Leatherwork is teaching me more and more about the preparation stage as an artist and it’s given me more confidence in this little brain of mine.


What are you into right now? (art, books, music, movies, etc)

I’m in a repeat phase with media right now. As we all know there’s a lot going on in the world, both on micro and macro scales, and all that chaos makes anything new a little impossible for me (hey, autism!). So I’ve been rewatching things over and over and listening to music that reminds me of being a teenager in the South.



What does your creative process look like when starting on a new piece?

My creative process actually starts with the hardware, surprisingly. I love the way the different metal shapes of buckles, loops, o-rings, d-rings, etc can really set something apart. I’ve designed pieces with lots of heavy hardware so that it can be physically grounding, sometimes hardware is added for utility, and sometimes it’s added simply because I think it’s hot.

Over the years I have been able to hone patterns and formulas for each type of hardware I currently use so when I want to put something together, the math has already been done for me. As a self-identified Bimbo Business Owner this lets me use all my brain power on how I want straps to connect together, or where I want them to sit and less on how much of this or that I need to cut to make it happen. 

And even with all the math pre-done, my process for designing is still messy as hell. Having leather all over the place isn’t the worst problem for a leather fetishist to have, and maybe one day I’ll be more tidy… but probably not.


What's something people might not know about your work?

That I am technically still a beginner—intermediate at best! Don’t get me wrong, I know that my work is good and worth selling and I’m very proud of what I make.
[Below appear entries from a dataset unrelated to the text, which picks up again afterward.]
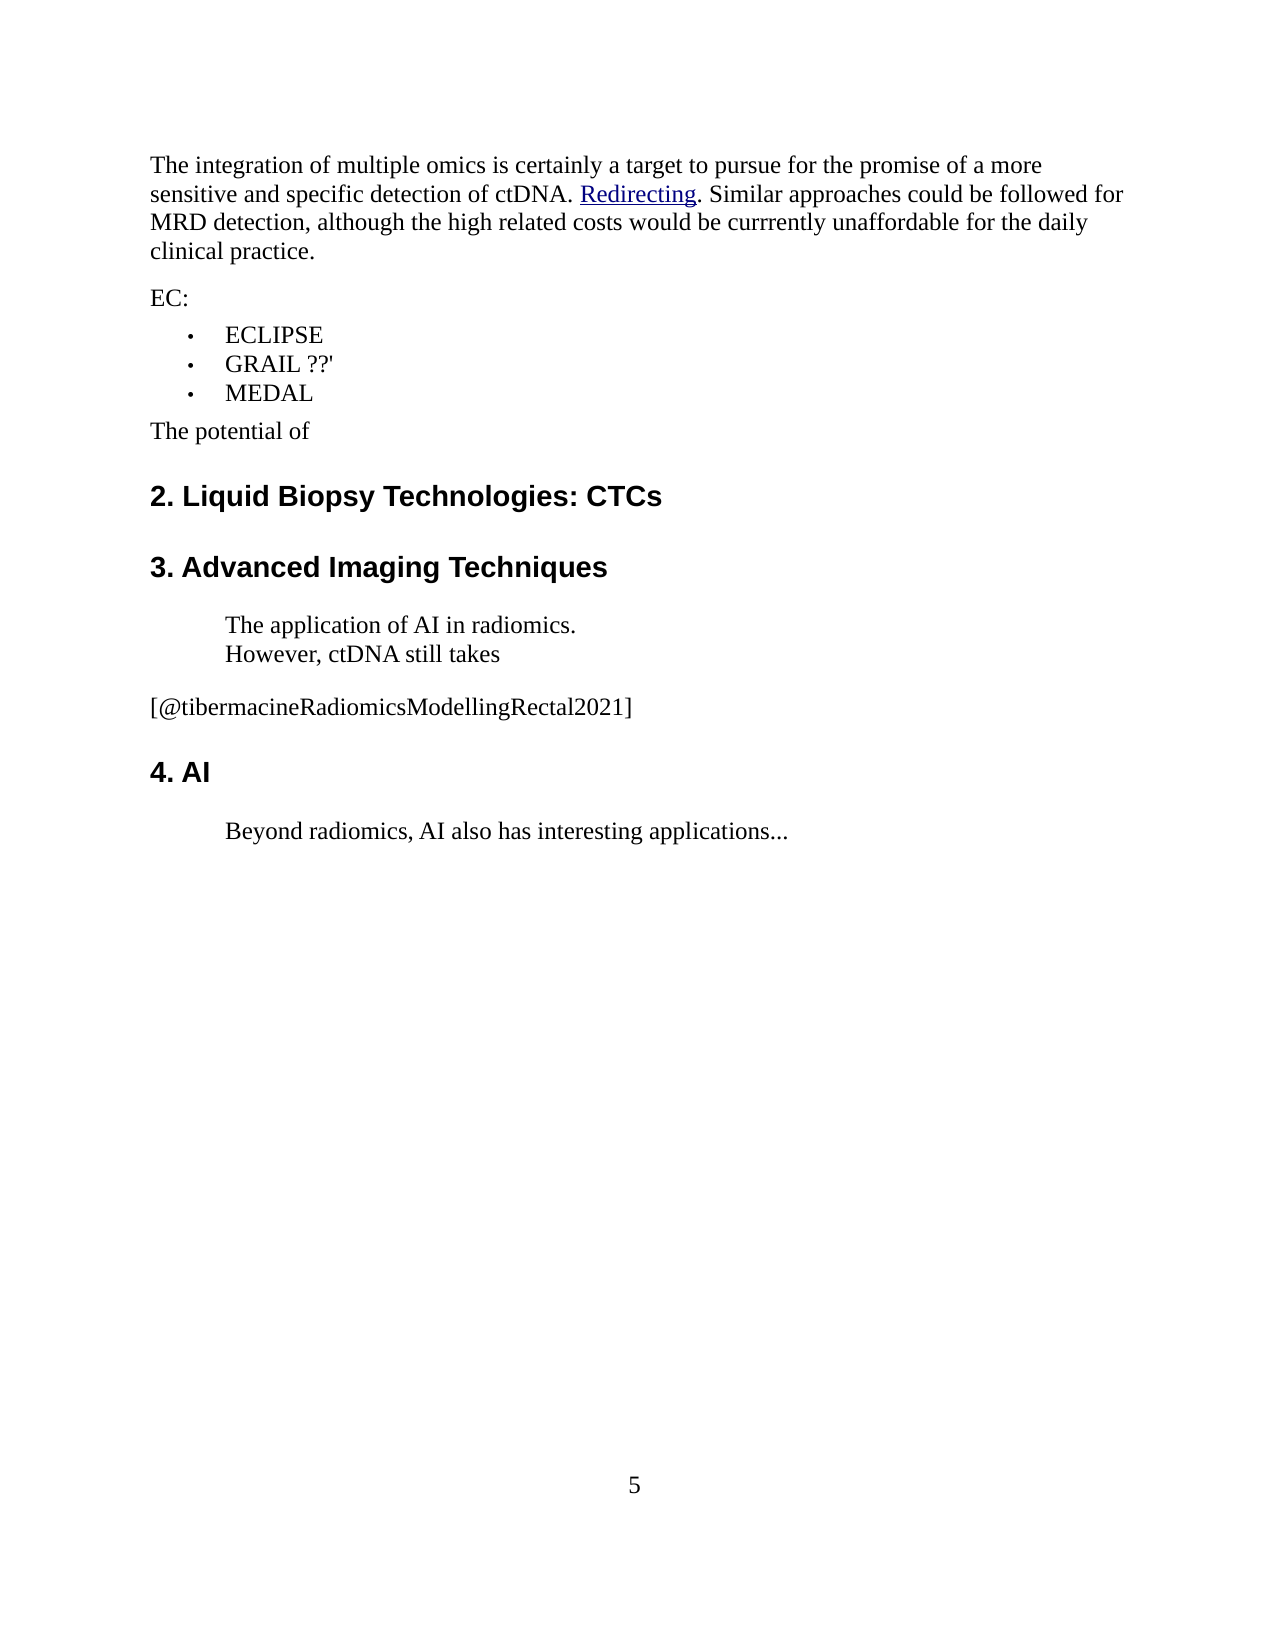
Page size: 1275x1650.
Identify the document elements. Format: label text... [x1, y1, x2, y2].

subtitle 2. Liquid Biopsy Technologies: CTCs [150, 478, 1125, 512]
text The integration of multiple omics is certainly a target to pursue for the promise of a more sensitive and specific detection of ctDNA. Redirecting. Similar approaches could be followed for MRD detection, although the high related costs would be currrently unaffordable for the daily clinical practice. [150, 150, 1125, 265]
subtitle 3. Advanced Imaging Techniques [150, 549, 1125, 583]
text Beyond radiomics, AI also has interesting applications... [225, 816, 1125, 844]
text The potential of [150, 416, 1125, 444]
subtitle 4. AI [150, 755, 1125, 788]
text [@tibermacineRadiomicsModellingRectal2021] [150, 692, 1125, 721]
list ECLIPSE [187, 321, 1125, 349]
list GRAIL ??' [187, 349, 1125, 378]
list MEDAL [187, 378, 1125, 407]
text The application of AI in radiomics. However, ctDNA still takes [225, 611, 1125, 668]
text EC: [150, 283, 1125, 312]
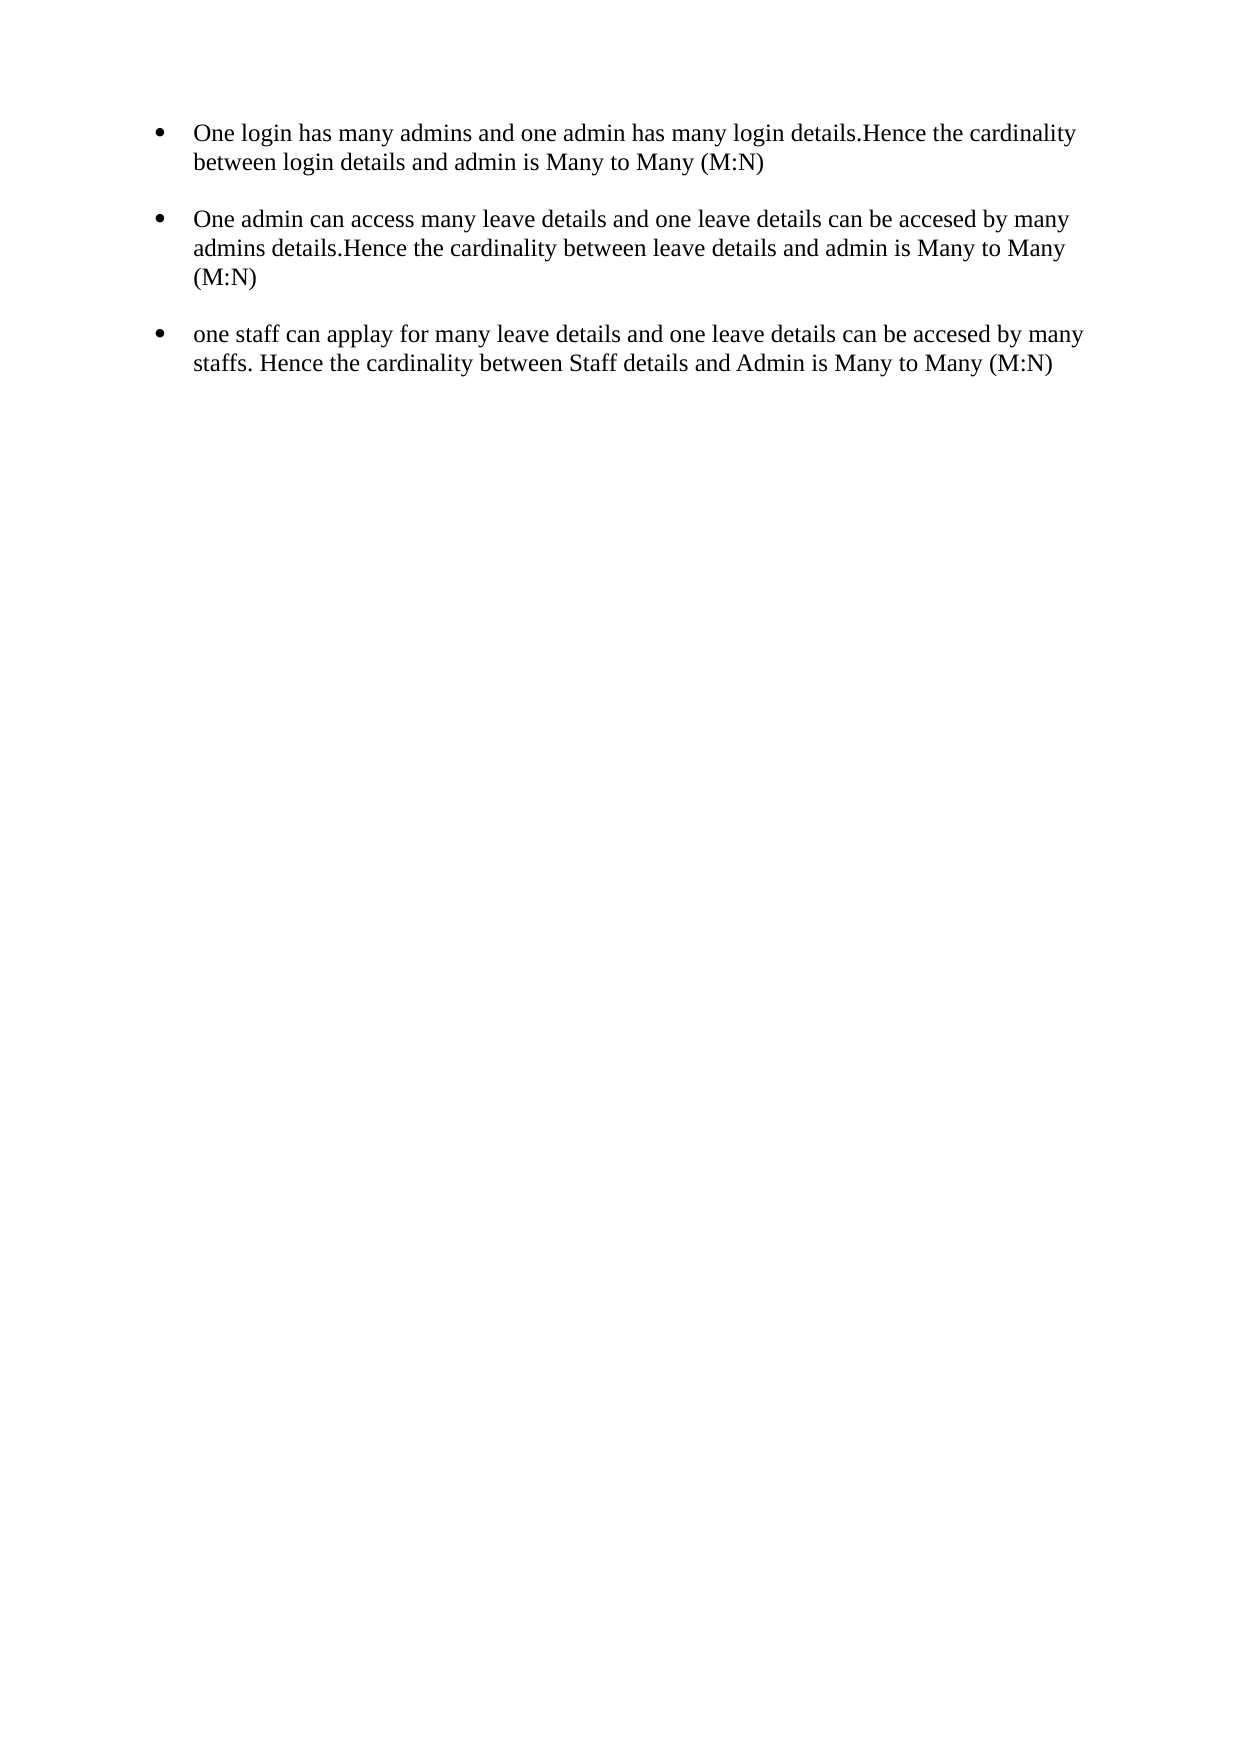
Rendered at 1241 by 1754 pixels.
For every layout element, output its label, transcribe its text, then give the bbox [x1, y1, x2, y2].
However, as many cool things as I’m able to do with leather now, there is still an incredible amount of techniques and skills left for me to learn!

I think some people may still be surprised that I do this all on my own while still having a full-time job.


How do you want people wearing your piece to feel?

When people wear my leather, I want them to feel sexy, confident and comfortable. For me, leather makes me feel sexy and the weight of it centers and grounds me. I hope it also does that for other people. And, I mean, who doesn’t feel cool with leather on?!



Kolby Brianne is a Black, non-binary Femme Leatherdyke and Leatherworker currently residing in Connecticut. Their leatherwork brand Kolby Brianne Leather focuses on simple, unique, sexy pieces for everyday life and play that anybody of any size can feel good in. She began her kink and leatherworking journeys around the same time and loves to bring her perspective as a Femme and as a switch to the design process. They look forward to using their manicured hands to make leather for many hotties for many years to come.